Rafa Benitez, former Liverpool manager

 

Rafael Benitez has claimed former owners Tom Hicks and George Gillett destroyed Liverpool’s hopes of winning a first Premier League title, reports ESPN.

Benitez came closer than anyone to ending Liverpool’s wait for a first league title since 1990, finishing second in 2009 only losing two Premier League matches in the process.

The Spaniard believes the addition of three key players in the summer that followed would have seen Liverpool end their title wait.

In his new book ‘Champions League Dreams’ , Benitez blames Hicks and Gillett for wrecking Liverpool’s best chance to secure that elusive title by failing to back him in the transfer market and forcing him to be “a bank manager”.

Liverpool made the drop from second to seventh that season, and Benitez was duly sacked the following summer.

"For five years I had been a football manager at Liverpool. By the start of my sixth, it was clear I had become something else entirely. I was suddenly supposed to be a bank manager," he wrote.

"Decisions were being made to appease the banks, not the fans. That is how serious the situation with the owners, Tom Hicks and George Gillett, had become.

"Attempting to work in the transfer market that summer was almost impossible.

We knew we would need cover and support for Fernando Torres, as David Ngog was still developing, and we had raised the cash to find it. The player we identified to fill that role was Stevan Jovetic, a young Montenegro forward playing for Fiorentina in Italy.

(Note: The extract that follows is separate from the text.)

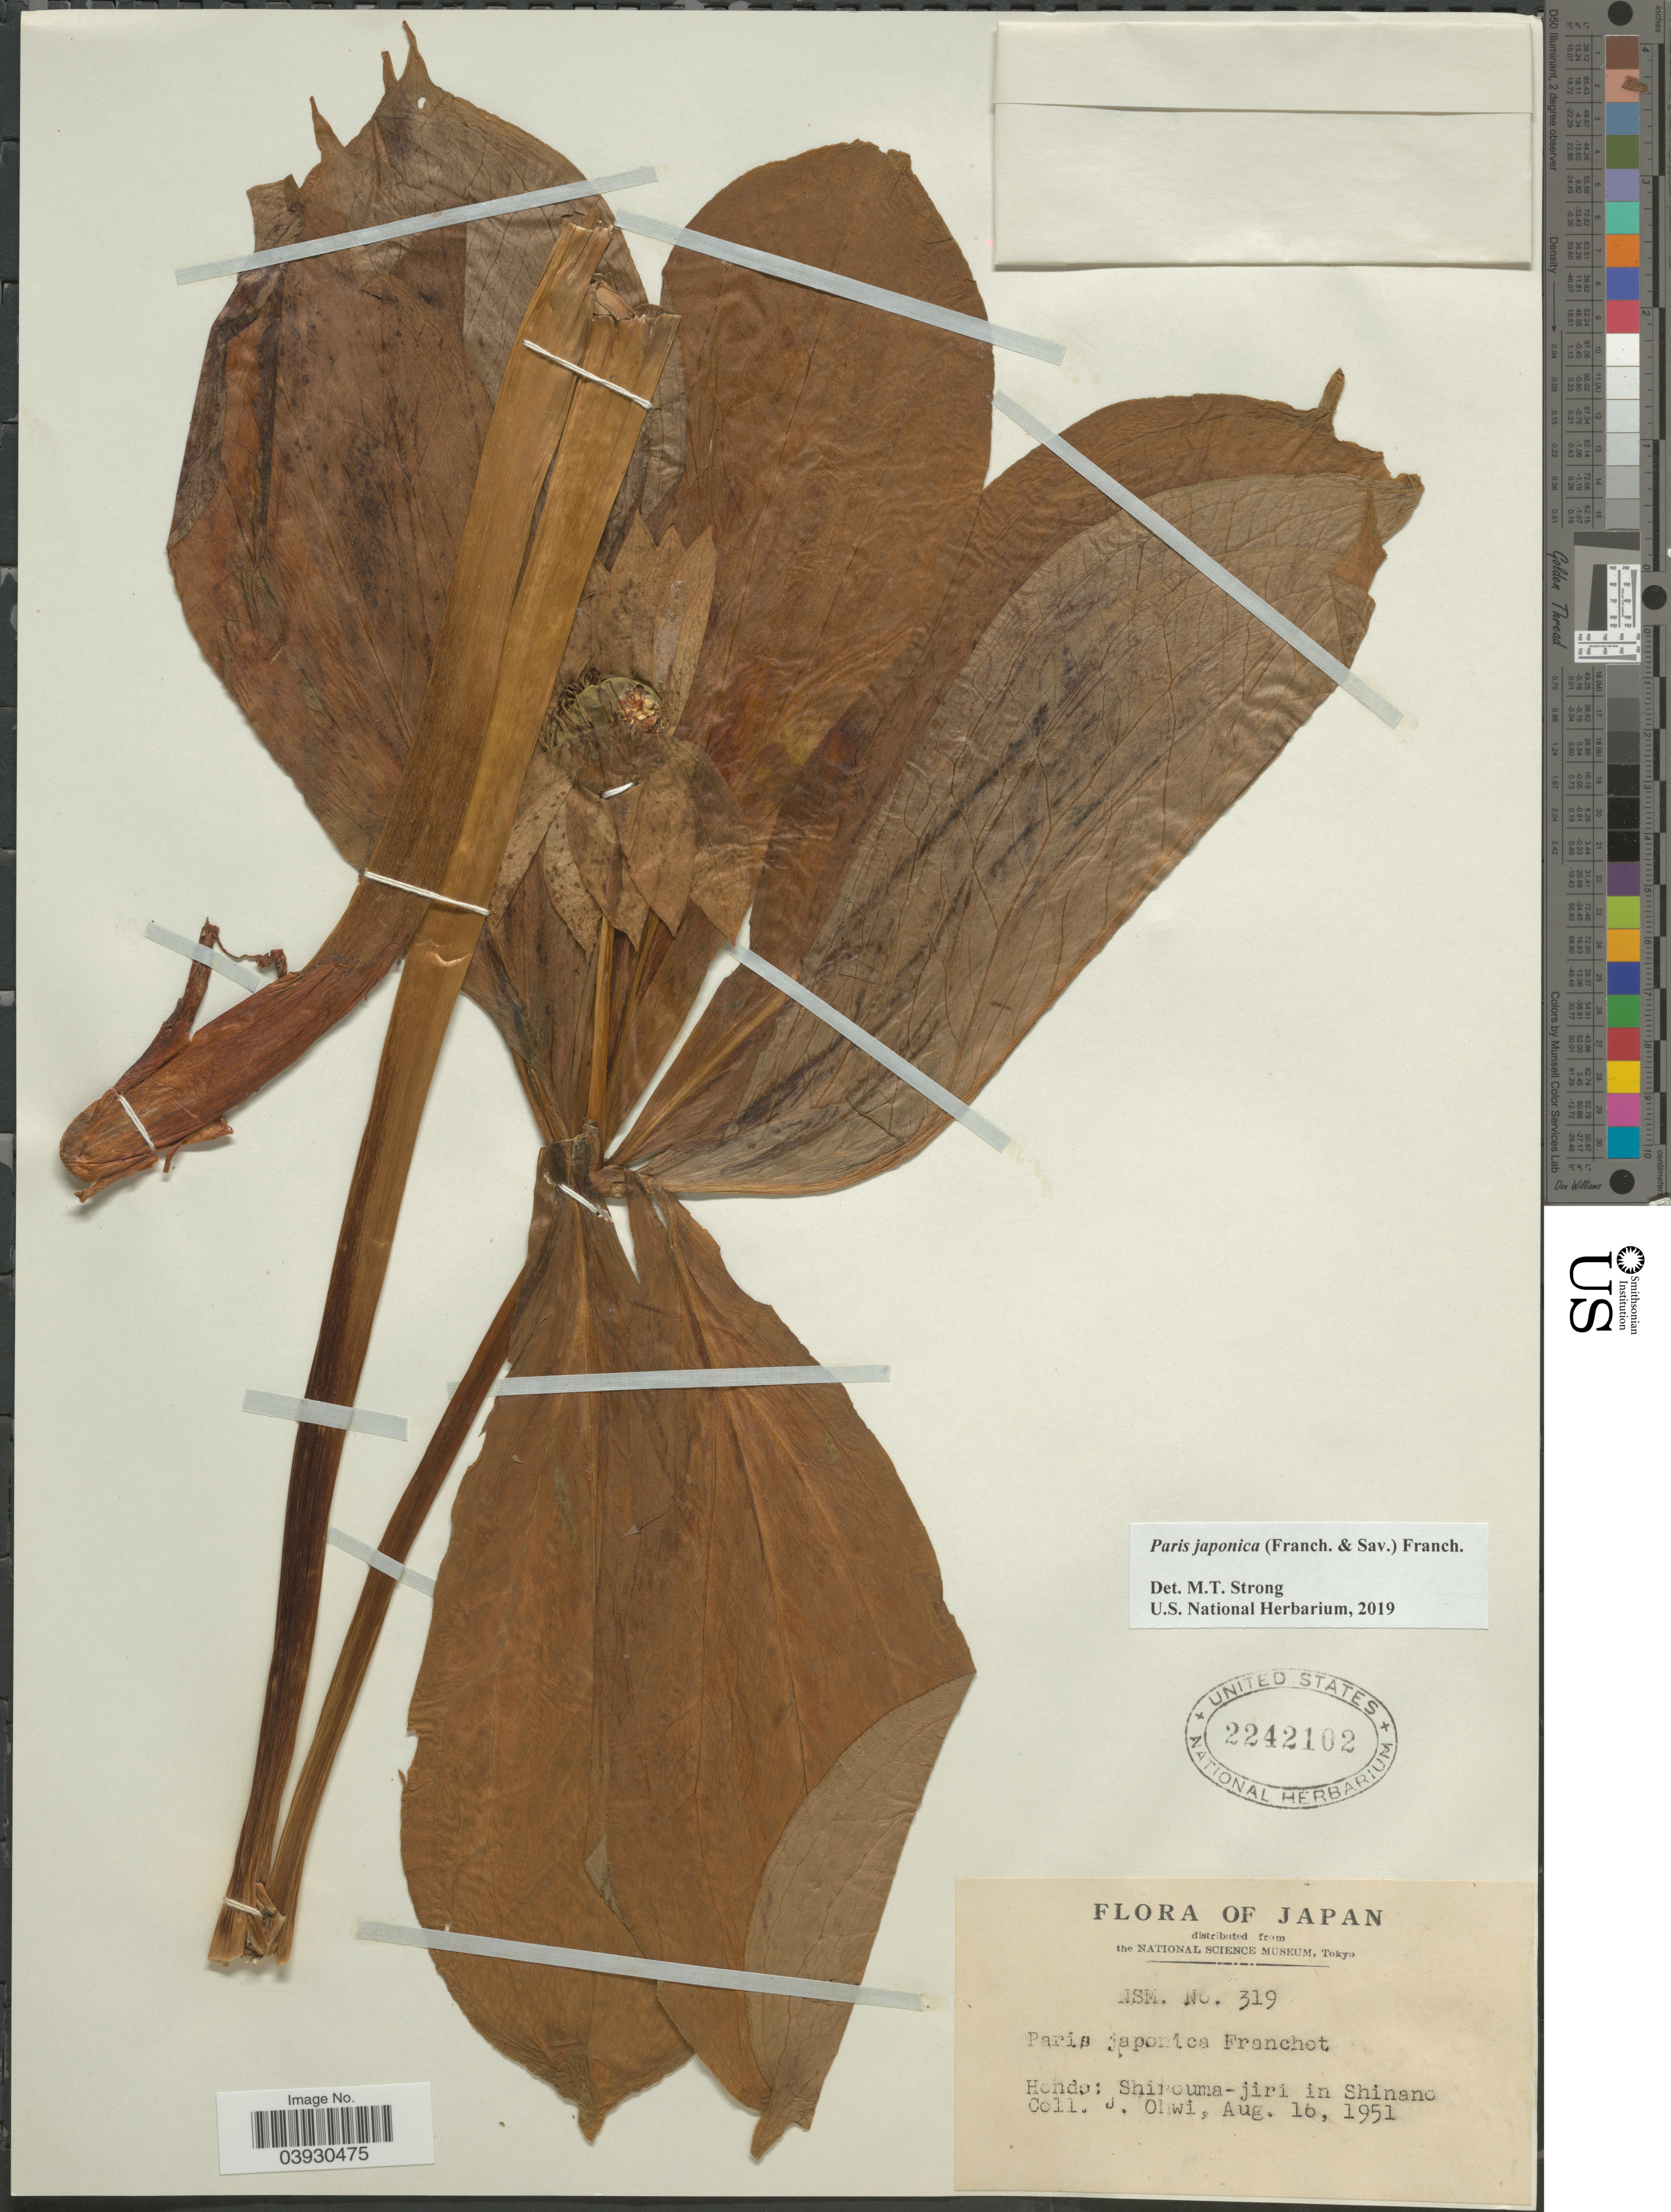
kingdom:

"The funds we thought we had available would also have stretched to another central defender, to provide cover for Jamie Carragher, Martin Skrtel and Daniel Agger.

"The two players we had identified were Sylvain Distin, then with Portsmouth, and West Ham's Matthew Upson, both boasting abundant Premier League experience. Signing one of those two, plus the tall, powerful, intelligent Jovetic, would have given Liverpool the squad we needed to build on the previous year's title challenge.

"Liverpool, though, was no longer a football club. It was a business. The money, which we wanted to use to take Liverpool on to the next level, was all gone."

Benitez wrote that Liverpool "would be punished for the disappearance of that money - and our failure to sign Jovetic - again and again that season".

Benitez belived the 2009-2010 season was supposed to be "our year"  but following the failure to land his targets instead turned into a "long, hard campaign, a battle from start to finish".